++++ RECORDS FOR THIS TASK ++++

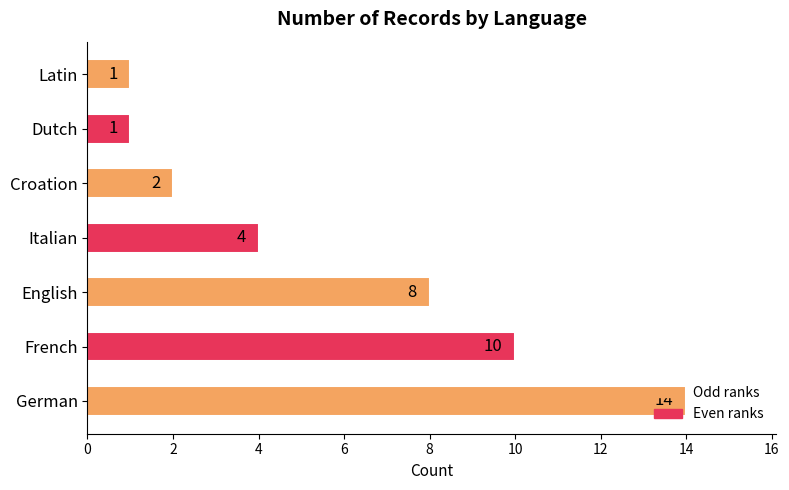

What is the greatest value displayed?

14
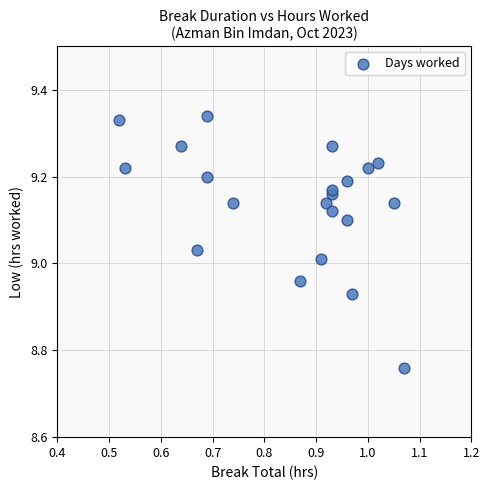

What is the range of Y values (max minus min)?

0.6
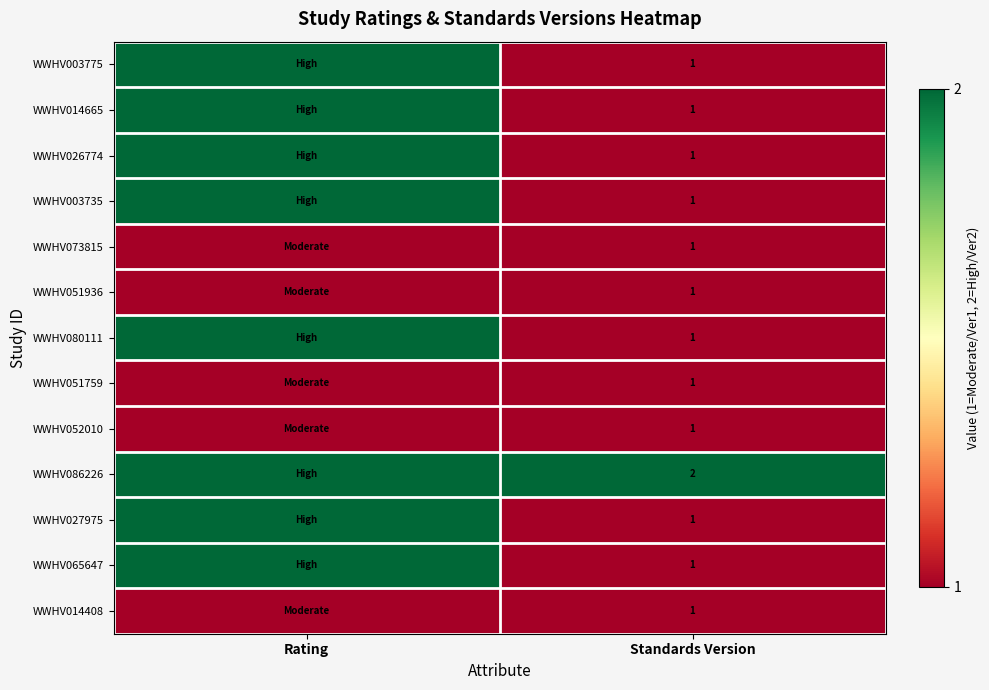

Is it true that WWHV027975 equals 1 at Standards Version?

True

++++

* EXERCISE DIRECTIONS *
Reproduce every row above verbatim, leaving out the pictures.

* THE ANSWER *
What is the greatest value displayed?

14

What is the range of Y values (max minus min)?

0.6

Is it true that WWHV027975 equals 1 at Standards Version?

True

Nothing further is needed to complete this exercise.